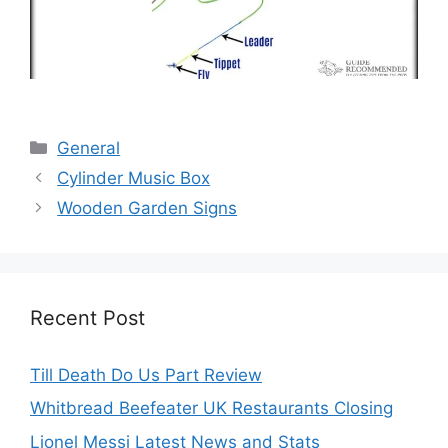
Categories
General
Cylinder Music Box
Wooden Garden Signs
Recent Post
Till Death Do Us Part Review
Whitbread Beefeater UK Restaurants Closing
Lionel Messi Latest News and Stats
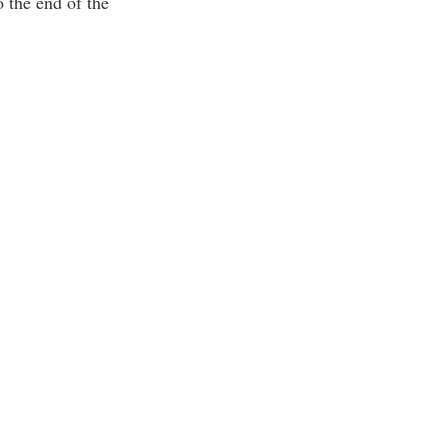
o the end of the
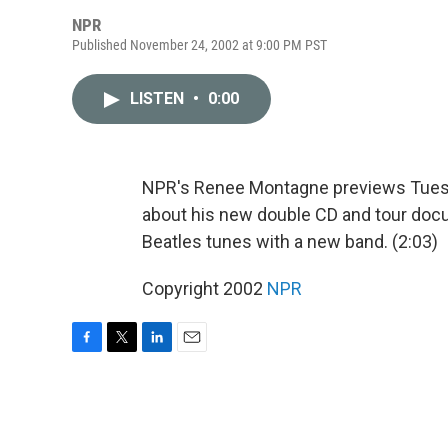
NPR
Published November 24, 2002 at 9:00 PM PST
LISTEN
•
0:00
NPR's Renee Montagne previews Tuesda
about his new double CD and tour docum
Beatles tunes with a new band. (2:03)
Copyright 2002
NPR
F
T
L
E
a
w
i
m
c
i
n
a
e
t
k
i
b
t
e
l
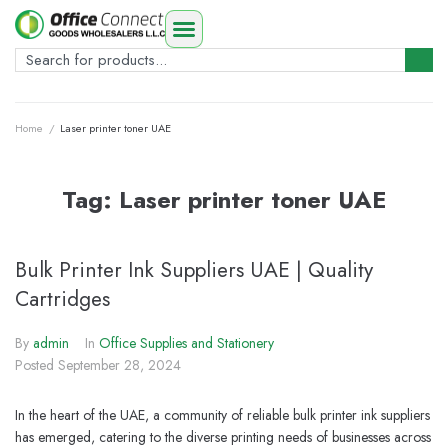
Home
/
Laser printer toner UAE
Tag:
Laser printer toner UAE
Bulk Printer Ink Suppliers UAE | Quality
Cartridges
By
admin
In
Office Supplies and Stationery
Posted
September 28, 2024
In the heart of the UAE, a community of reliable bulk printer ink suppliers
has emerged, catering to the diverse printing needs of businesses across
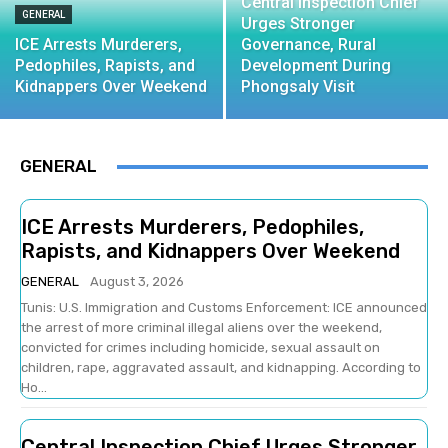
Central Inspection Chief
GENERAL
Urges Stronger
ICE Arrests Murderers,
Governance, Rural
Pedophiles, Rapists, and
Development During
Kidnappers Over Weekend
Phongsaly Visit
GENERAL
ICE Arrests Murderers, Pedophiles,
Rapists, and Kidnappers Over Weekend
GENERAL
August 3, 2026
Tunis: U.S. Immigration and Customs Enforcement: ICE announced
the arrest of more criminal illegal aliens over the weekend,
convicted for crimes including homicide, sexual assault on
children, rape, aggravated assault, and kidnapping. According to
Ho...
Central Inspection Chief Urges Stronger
---
Give back every record precisely as it stands, without the images.

Categories
General
Cylinder Music Box
Wooden Garden Signs
Recent Post
Till Death Do Us Part Review
Whitbread Beefeater UK Restaurants Closing
Lionel Messi Latest News and Stats
o the end of the
NPR
Published November 24, 2002 at 9:00 PM PST
LISTEN
•
0:00
NPR's Renee Montagne previews Tuesda
about his new double CD and tour docum
Beatles tunes with a new band. (2:03)
Copyright 2002
NPR
F
T
L
E
a
w
i
m
c
i
n
a
e
t
k
i
b
t
e
l
Home
/
Laser printer toner UAE
Tag:
Laser printer toner UAE
Bulk Printer Ink Suppliers UAE | Quality
Cartridges
By
admin
In
Office Supplies and Stationery
Posted
September 28, 2024
In the heart of the UAE, a community of reliable bulk printer ink suppliers
has emerged, catering to the diverse printing needs of businesses across
Central Inspection Chief
GENERAL
Urges Stronger
ICE Arrests Murderers,
Governance, Rural
Pedophiles, Rapists, and
Development During
Kidnappers Over Weekend
Phongsaly Visit
GENERAL
ICE Arrests Murderers, Pedophiles,
Rapists, and Kidnappers Over Weekend
GENERAL
August 3, 2026
Tunis: U.S. Immigration and Customs Enforcement: ICE announced
the arrest of more criminal illegal aliens over the weekend,
convicted for crimes including homicide, sexual assault on
children, rape, aggravated assault, and kidnapping. According to
Ho...
Central Inspection Chief Urges Stronger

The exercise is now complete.